(Directions for this task) Set the data down exactly as it stands, and keep its pictures out.

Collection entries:
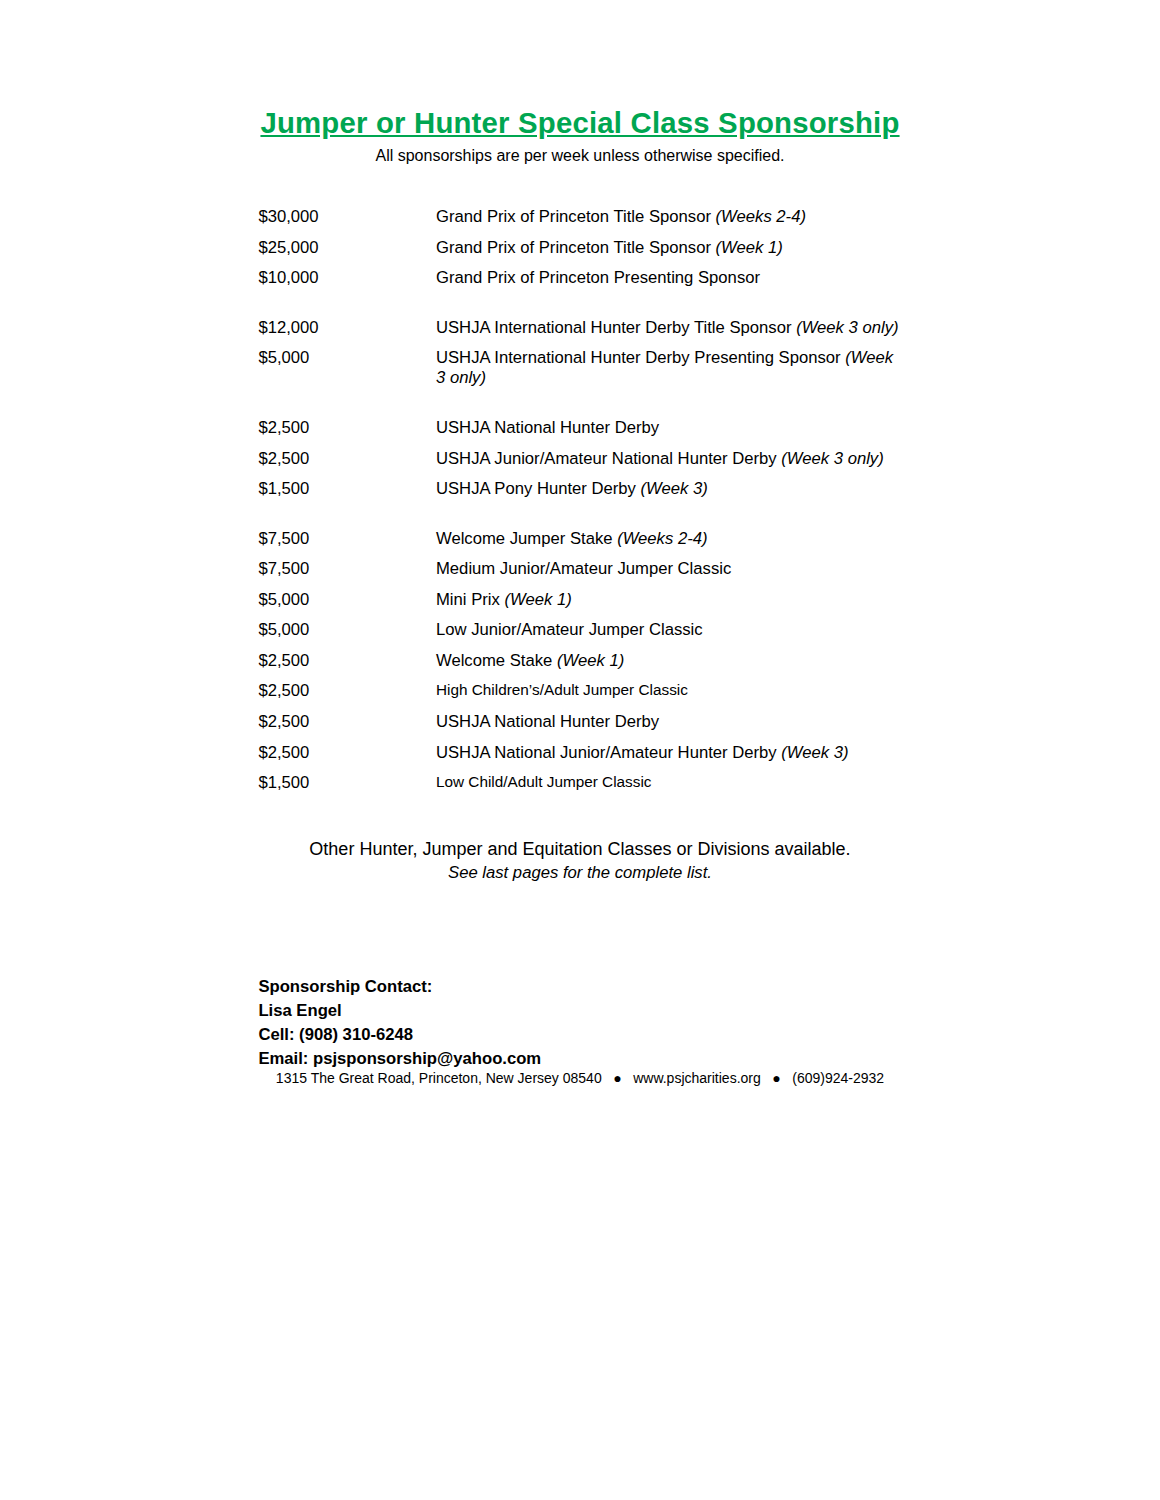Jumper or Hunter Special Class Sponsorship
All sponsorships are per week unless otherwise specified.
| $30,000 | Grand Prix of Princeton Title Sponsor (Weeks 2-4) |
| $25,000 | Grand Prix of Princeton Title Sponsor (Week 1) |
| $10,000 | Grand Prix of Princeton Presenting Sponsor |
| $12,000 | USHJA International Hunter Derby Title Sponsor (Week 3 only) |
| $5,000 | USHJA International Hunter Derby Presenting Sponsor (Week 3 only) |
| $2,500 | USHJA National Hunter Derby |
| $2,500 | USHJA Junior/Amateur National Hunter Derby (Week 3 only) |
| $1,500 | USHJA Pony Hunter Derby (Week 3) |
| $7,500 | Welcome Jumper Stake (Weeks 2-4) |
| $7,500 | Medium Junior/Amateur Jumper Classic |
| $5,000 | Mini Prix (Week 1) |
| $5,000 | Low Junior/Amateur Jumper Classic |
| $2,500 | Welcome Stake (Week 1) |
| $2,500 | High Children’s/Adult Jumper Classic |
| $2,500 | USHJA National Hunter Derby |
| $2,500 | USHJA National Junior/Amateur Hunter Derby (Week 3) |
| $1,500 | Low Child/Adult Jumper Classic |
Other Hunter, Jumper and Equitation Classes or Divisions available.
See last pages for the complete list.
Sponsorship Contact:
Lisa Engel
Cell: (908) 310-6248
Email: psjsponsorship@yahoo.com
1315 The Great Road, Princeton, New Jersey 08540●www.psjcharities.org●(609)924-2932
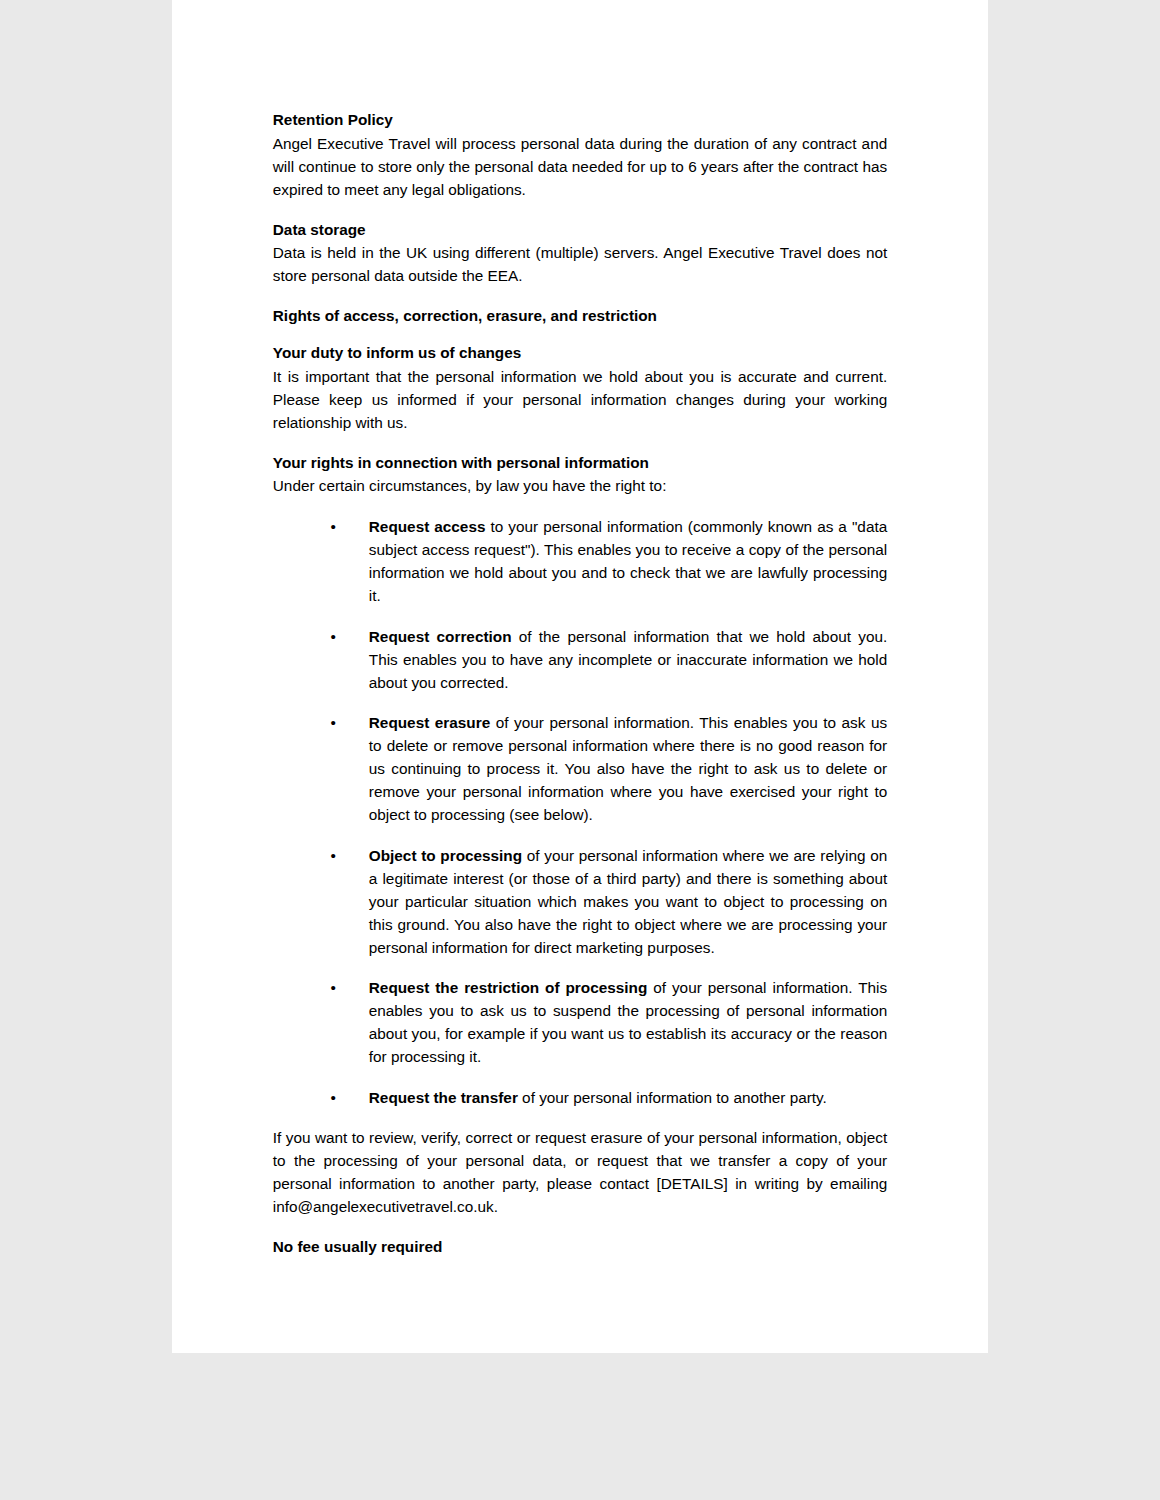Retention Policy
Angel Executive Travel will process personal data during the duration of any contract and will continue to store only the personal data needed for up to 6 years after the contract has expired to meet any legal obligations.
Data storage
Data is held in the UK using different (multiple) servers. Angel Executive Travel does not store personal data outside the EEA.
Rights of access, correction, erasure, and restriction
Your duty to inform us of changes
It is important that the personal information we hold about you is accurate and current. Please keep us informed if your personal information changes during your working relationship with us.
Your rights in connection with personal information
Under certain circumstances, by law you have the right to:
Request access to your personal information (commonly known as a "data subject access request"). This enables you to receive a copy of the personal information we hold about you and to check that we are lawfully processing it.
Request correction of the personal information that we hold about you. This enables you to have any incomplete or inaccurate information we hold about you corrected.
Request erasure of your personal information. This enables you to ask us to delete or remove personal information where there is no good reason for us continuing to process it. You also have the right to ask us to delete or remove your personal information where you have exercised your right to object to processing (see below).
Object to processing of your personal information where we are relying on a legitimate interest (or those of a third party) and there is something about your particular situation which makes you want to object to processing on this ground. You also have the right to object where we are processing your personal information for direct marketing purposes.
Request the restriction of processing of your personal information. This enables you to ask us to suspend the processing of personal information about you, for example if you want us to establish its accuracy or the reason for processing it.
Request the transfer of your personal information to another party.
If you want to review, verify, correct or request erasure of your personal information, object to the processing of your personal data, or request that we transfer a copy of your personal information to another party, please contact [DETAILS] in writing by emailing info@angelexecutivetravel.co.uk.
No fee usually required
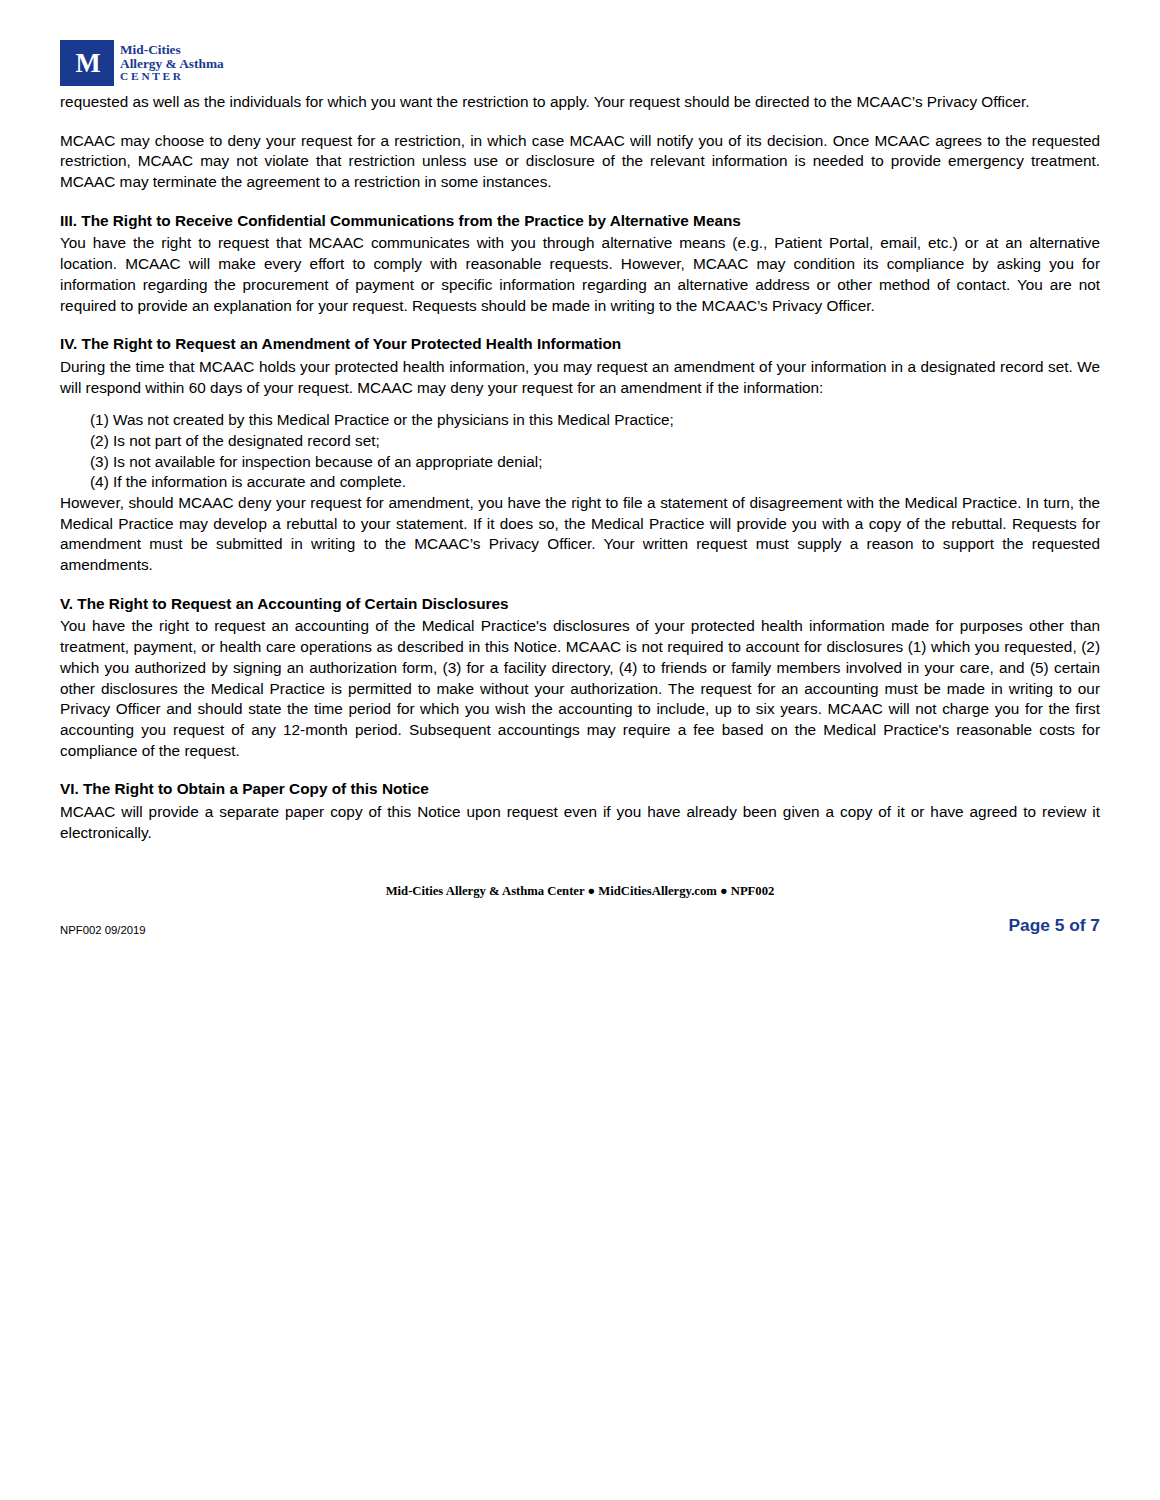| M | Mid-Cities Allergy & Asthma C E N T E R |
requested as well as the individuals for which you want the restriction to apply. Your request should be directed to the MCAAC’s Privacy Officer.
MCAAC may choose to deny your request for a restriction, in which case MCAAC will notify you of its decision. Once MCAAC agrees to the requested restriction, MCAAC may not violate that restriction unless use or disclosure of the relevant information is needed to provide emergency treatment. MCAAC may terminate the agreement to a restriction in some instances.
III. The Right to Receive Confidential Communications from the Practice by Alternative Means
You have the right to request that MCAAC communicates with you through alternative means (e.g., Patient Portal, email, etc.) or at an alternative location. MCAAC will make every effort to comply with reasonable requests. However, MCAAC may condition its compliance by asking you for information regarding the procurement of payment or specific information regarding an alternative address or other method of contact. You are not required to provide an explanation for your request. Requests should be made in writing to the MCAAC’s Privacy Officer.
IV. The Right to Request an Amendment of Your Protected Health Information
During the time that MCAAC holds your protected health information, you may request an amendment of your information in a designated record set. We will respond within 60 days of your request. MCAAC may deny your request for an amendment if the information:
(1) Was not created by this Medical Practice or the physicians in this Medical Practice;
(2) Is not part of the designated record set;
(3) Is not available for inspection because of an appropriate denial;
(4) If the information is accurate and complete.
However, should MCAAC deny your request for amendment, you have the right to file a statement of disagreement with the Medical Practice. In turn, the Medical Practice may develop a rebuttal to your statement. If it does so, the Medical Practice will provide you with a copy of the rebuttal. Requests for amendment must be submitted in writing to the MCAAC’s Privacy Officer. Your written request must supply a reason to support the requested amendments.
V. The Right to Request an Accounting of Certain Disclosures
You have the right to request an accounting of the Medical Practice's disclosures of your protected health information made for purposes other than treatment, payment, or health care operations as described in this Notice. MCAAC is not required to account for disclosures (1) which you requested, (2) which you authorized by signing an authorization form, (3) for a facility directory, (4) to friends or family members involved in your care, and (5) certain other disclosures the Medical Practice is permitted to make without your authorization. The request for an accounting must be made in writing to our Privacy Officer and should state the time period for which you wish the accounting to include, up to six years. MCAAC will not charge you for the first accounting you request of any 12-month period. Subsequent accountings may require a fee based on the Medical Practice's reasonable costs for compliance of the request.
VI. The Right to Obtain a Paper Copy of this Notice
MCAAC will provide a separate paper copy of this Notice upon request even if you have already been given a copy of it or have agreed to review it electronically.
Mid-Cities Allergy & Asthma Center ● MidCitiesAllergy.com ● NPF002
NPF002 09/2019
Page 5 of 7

(Exercise result)
Jumper or Hunter Special Class Sponsorship
All sponsorships are per week unless otherwise specified.
| $30,000 | Grand Prix of Princeton Title Sponsor (Weeks 2-4) |
| $25,000 | Grand Prix of Princeton Title Sponsor (Week 1) |
| $10,000 | Grand Prix of Princeton Presenting Sponsor |
| $12,000 | USHJA International Hunter Derby Title Sponsor (Week 3 only) |
| $5,000 | USHJA International Hunter Derby Presenting Sponsor (Week 3 only) |
| $2,500 | USHJA National Hunter Derby |
| $2,500 | USHJA Junior/Amateur National Hunter Derby (Week 3 only) |
| $1,500 | USHJA Pony Hunter Derby (Week 3) |
| $7,500 | Welcome Jumper Stake (Weeks 2-4) |
| $7,500 | Medium Junior/Amateur Jumper Classic |
| $5,000 | Mini Prix (Week 1) |
| $5,000 | Low Junior/Amateur Jumper Classic |
| $2,500 | Welcome Stake (Week 1) |
| $2,500 | High Children’s/Adult Jumper Classic |
| $2,500 | USHJA National Hunter Derby |
| $2,500 | USHJA National Junior/Amateur Hunter Derby (Week 3) |
| $1,500 | Low Child/Adult Jumper Classic |
Other Hunter, Jumper and Equitation Classes or Divisions available.
See last pages for the complete list.
Sponsorship Contact:
Lisa Engel
Cell: (908) 310-6248
Email: psjsponsorship@yahoo.com
1315 The Great Road, Princeton, New Jersey 08540●www.psjcharities.org●(609)924-2932
Retention Policy
Angel Executive Travel will process personal data during the duration of any contract and will continue to store only the personal data needed for up to 6 years after the contract has expired to meet any legal obligations.
Data storage
Data is held in the UK using different (multiple) servers. Angel Executive Travel does not store personal data outside the EEA.
Rights of access, correction, erasure, and restriction
Your duty to inform us of changes
It is important that the personal information we hold about you is accurate and current. Please keep us informed if your personal information changes during your working relationship with us.
Your rights in connection with personal information
Under certain circumstances, by law you have the right to:
Request access to your personal information (commonly known as a "data subject access request"). This enables you to receive a copy of the personal information we hold about you and to check that we are lawfully processing it.
Request correction of the personal information that we hold about you. This enables you to have any incomplete or inaccurate information we hold about you corrected.
Request erasure of your personal information. This enables you to ask us to delete or remove personal information where there is no good reason for us continuing to process it. You also have the right to ask us to delete or remove your personal information where you have exercised your right to object to processing (see below).
Object to processing of your personal information where we are relying on a legitimate interest (or those of a third party) and there is something about your particular situation which makes you want to object to processing on this ground. You also have the right to object where we are processing your personal information for direct marketing purposes.
Request the restriction of processing of your personal information. This enables you to ask us to suspend the processing of personal information about you, for example if you want us to establish its accuracy or the reason for processing it.
Request the transfer of your personal information to another party.
If you want to review, verify, correct or request erasure of your personal information, object to the processing of your personal data, or request that we transfer a copy of your personal information to another party, please contact [DETAILS] in writing by emailing info@angelexecutivetravel.co.uk.
No fee usually required
| M | Mid-Cities Allergy & Asthma C E N T E R |
requested as well as the individuals for which you want the restriction to apply. Your request should be directed to the MCAAC’s Privacy Officer.
MCAAC may choose to deny your request for a restriction, in which case MCAAC will notify you of its decision. Once MCAAC agrees to the requested restriction, MCAAC may not violate that restriction unless use or disclosure of the relevant information is needed to provide emergency treatment. MCAAC may terminate the agreement to a restriction in some instances.
III. The Right to Receive Confidential Communications from the Practice by Alternative Means
You have the right to request that MCAAC communicates with you through alternative means (e.g., Patient Portal, email, etc.) or at an alternative location. MCAAC will make every effort to comply with reasonable requests. However, MCAAC may condition its compliance by asking you for information regarding the procurement of payment or specific information regarding an alternative address or other method of contact. You are not required to provide an explanation for your request. Requests should be made in writing to the MCAAC’s Privacy Officer.
IV. The Right to Request an Amendment of Your Protected Health Information
During the time that MCAAC holds your protected health information, you may request an amendment of your information in a designated record set. We will respond within 60 days of your request. MCAAC may deny your request for an amendment if the information:
(1) Was not created by this Medical Practice or the physicians in this Medical Practice;
(2) Is not part of the designated record set;
(3) Is not available for inspection because of an appropriate denial;
(4) If the information is accurate and complete.
However, should MCAAC deny your request for amendment, you have the right to file a statement of disagreement with the Medical Practice. In turn, the Medical Practice may develop a rebuttal to your statement. If it does so, the Medical Practice will provide you with a copy of the rebuttal. Requests for amendment must be submitted in writing to the MCAAC’s Privacy Officer. Your written request must supply a reason to support the requested amendments.
V. The Right to Request an Accounting of Certain Disclosures
You have the right to request an accounting of the Medical Practice's disclosures of your protected health information made for purposes other than treatment, payment, or health care operations as described in this Notice. MCAAC is not required to account for disclosures (1) which you requested, (2) which you authorized by signing an authorization form, (3) for a facility directory, (4) to friends or family members involved in your care, and (5) certain other disclosures the Medical Practice is permitted to make without your authorization. The request for an accounting must be made in writing to our Privacy Officer and should state the time period for which you wish the accounting to include, up to six years. MCAAC will not charge you for the first accounting you request of any 12-month period. Subsequent accountings may require a fee based on the Medical Practice's reasonable costs for compliance of the request.
VI. The Right to Obtain a Paper Copy of this Notice
MCAAC will provide a separate paper copy of this Notice upon request even if you have already been given a copy of it or have agreed to review it electronically.
Mid-Cities Allergy & Asthma Center ● MidCitiesAllergy.com ● NPF002
NPF002 09/2019
Page 5 of 7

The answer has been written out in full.